• Recorded data:
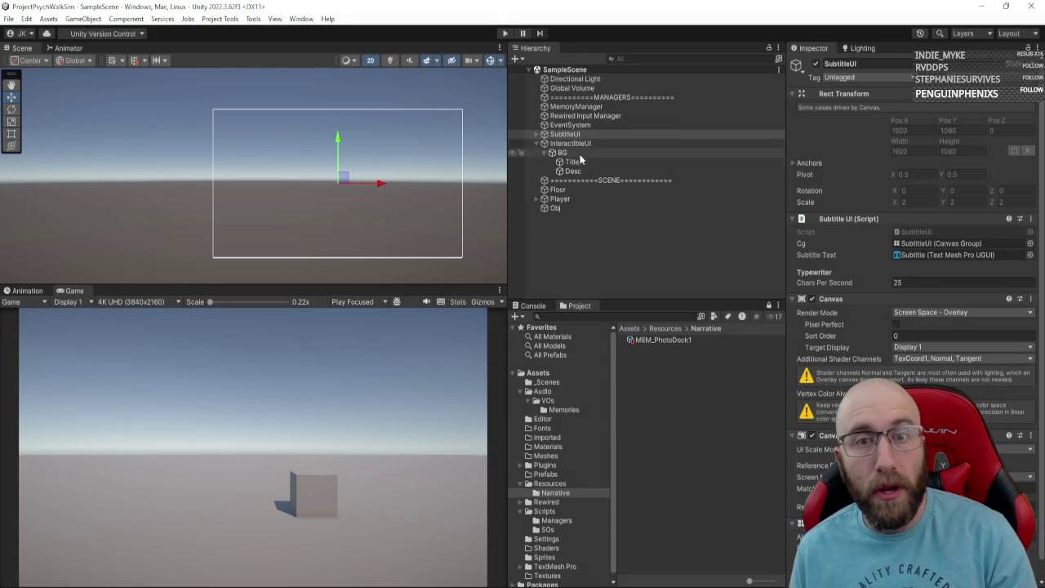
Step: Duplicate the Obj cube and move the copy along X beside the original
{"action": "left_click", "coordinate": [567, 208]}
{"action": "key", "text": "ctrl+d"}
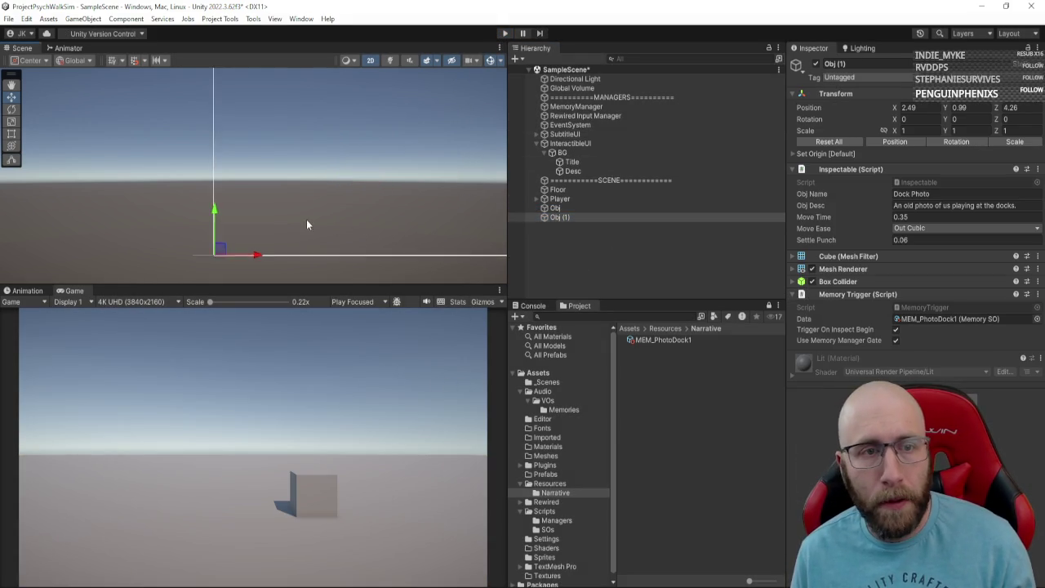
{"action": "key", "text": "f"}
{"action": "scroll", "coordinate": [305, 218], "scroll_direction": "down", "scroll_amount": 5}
...
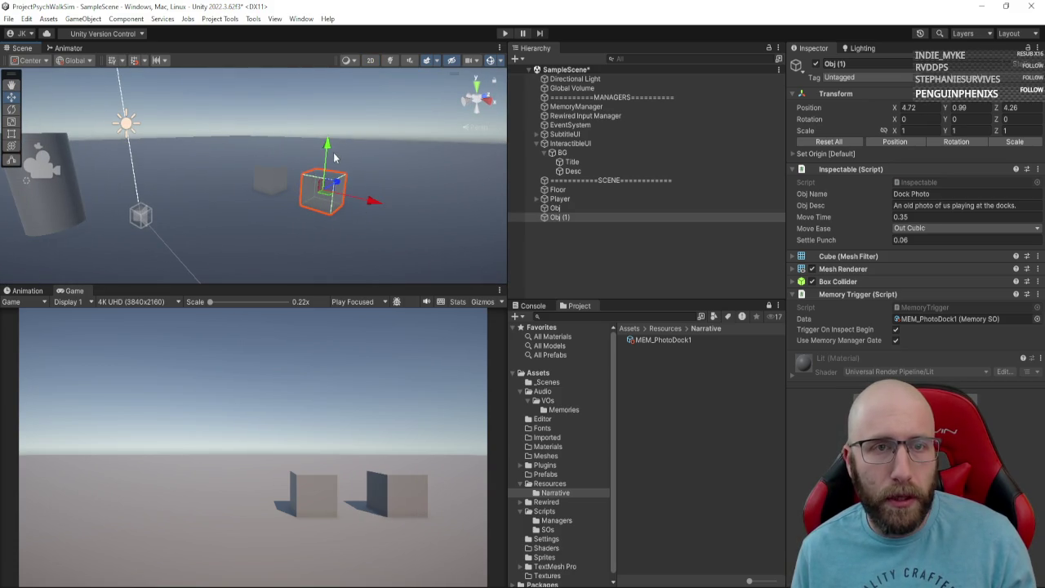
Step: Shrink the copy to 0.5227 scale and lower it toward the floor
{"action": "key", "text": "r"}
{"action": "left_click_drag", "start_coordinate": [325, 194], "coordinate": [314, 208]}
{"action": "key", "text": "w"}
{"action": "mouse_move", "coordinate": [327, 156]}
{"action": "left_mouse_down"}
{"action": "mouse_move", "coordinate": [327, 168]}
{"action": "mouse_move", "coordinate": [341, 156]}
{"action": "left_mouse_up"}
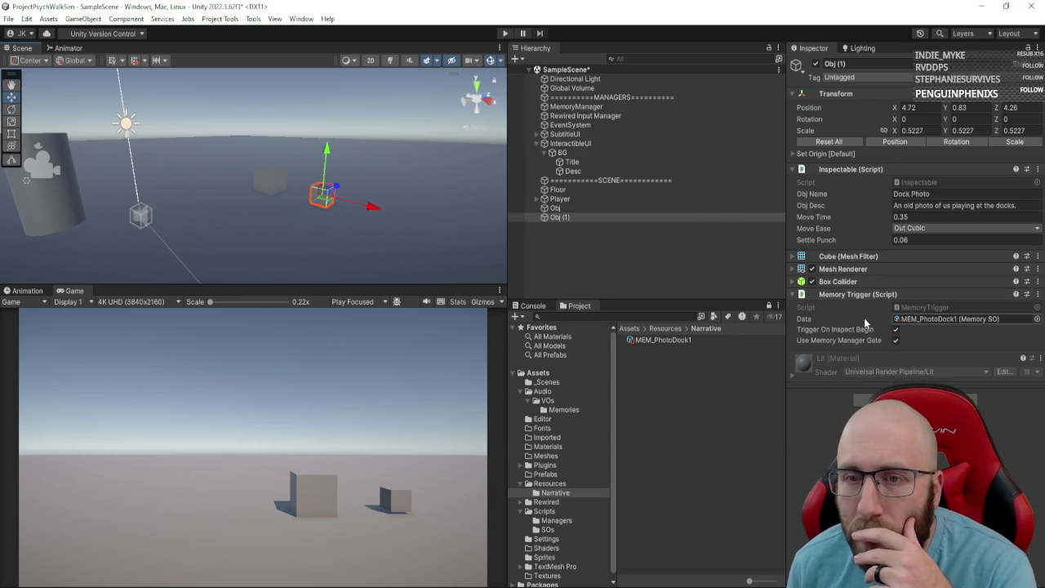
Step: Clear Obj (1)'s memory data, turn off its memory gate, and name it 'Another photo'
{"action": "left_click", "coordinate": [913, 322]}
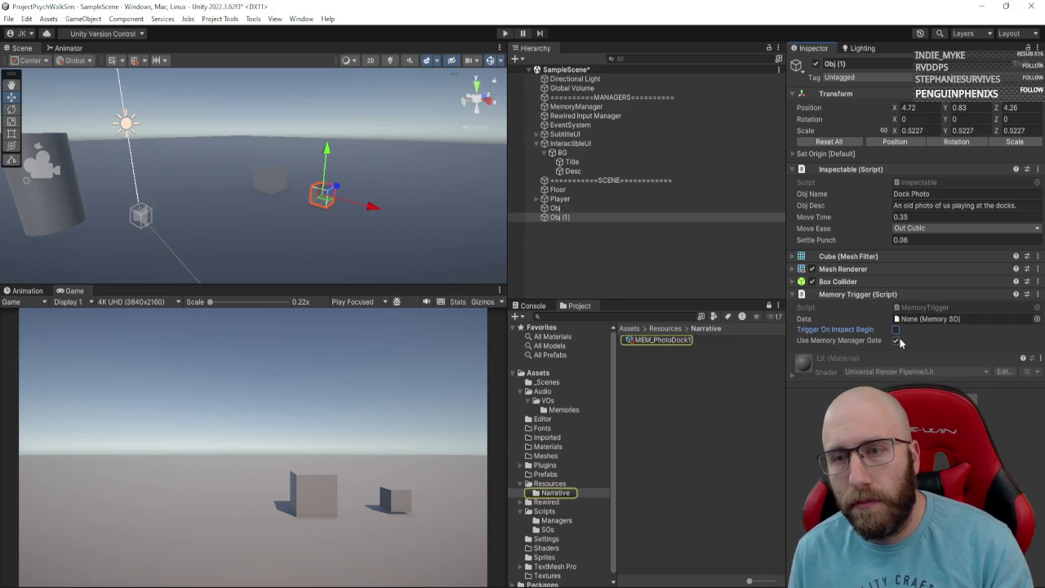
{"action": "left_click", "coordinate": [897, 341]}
...
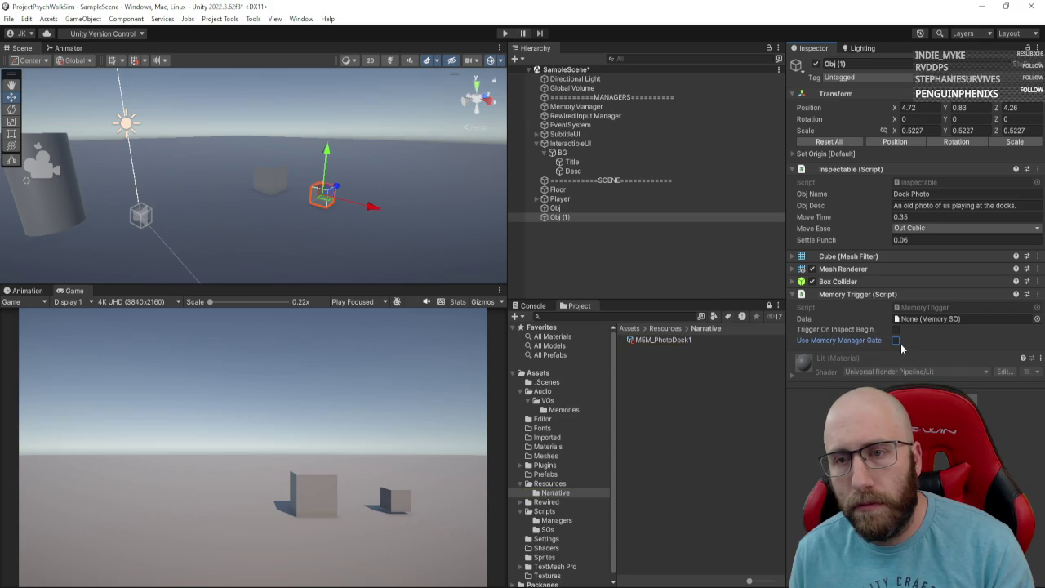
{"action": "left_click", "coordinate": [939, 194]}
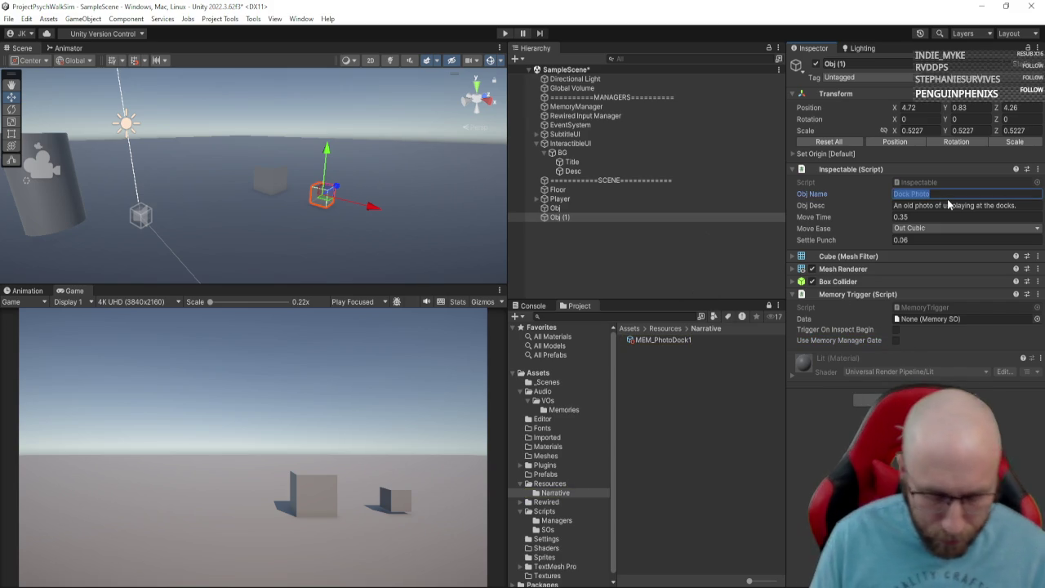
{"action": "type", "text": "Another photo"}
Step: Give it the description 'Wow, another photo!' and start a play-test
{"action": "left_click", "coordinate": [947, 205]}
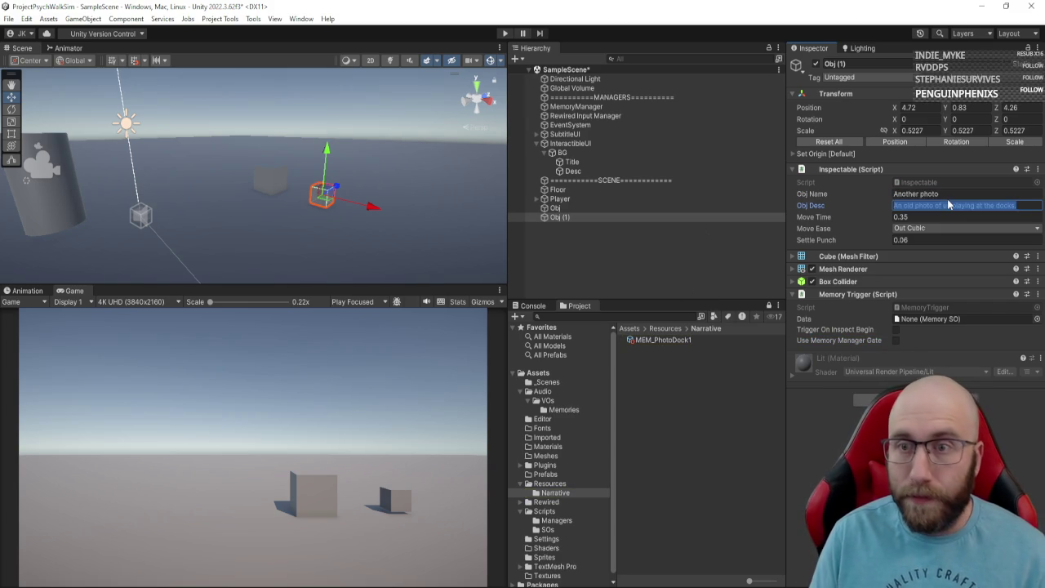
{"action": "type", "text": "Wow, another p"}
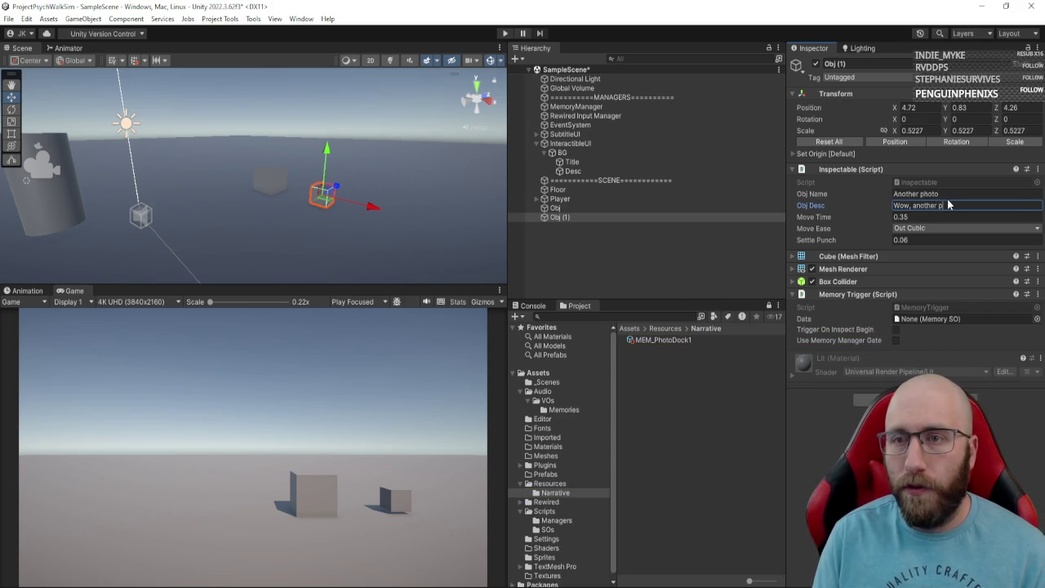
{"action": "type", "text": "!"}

• Exercise brief: Copy out, from the listing above, every line that contains the word "photo".

• Output:
Step: Clear Obj (1)'s memory data, turn off its memory gate, and name it 'Another photo'
{"action": "type", "text": "Another photo"}
Step: Give it the description 'Wow, another photo!' and start a play-test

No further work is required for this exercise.